● **Raw data**:
*** Block opens ***

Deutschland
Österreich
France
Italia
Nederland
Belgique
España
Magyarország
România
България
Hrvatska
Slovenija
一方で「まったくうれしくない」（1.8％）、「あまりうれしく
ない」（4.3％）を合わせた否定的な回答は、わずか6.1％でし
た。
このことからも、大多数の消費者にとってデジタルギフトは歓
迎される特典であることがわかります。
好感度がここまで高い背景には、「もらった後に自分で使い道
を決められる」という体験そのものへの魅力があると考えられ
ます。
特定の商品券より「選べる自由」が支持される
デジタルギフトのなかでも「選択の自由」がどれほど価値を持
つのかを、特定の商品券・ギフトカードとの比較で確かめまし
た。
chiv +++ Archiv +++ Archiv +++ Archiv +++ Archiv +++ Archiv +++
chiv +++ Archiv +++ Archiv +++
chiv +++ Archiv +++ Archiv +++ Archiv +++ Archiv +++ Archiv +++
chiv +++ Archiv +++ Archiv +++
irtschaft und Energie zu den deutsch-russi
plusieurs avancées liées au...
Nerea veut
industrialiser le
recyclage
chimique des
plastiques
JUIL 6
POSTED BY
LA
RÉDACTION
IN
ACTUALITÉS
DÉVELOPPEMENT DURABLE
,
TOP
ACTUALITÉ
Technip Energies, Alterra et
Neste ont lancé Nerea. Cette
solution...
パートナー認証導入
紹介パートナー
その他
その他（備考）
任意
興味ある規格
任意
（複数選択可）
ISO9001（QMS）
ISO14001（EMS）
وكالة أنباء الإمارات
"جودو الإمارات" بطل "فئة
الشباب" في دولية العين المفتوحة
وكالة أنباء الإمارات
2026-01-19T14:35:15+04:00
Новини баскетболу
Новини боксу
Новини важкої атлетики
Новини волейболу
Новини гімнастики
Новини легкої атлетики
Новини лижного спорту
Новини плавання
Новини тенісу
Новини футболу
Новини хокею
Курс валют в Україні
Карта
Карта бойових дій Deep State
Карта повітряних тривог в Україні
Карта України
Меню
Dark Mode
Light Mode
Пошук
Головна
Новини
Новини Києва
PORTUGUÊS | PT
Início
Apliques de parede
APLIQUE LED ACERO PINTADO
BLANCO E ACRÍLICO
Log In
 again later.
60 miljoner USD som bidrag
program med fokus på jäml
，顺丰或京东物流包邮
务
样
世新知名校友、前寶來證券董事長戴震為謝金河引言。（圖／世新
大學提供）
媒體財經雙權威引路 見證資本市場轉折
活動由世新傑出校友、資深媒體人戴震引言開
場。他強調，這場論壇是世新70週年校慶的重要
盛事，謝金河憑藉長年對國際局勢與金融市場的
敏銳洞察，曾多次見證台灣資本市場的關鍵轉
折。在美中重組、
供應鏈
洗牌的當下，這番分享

*** Block closes ***

● **What the task requires**: Pull out every line of the material above that contains the word "Nerea", and copy each one as it appears.

● **Answer to the problem**:
Nerea veut
Neste ont lancé Nerea. Cette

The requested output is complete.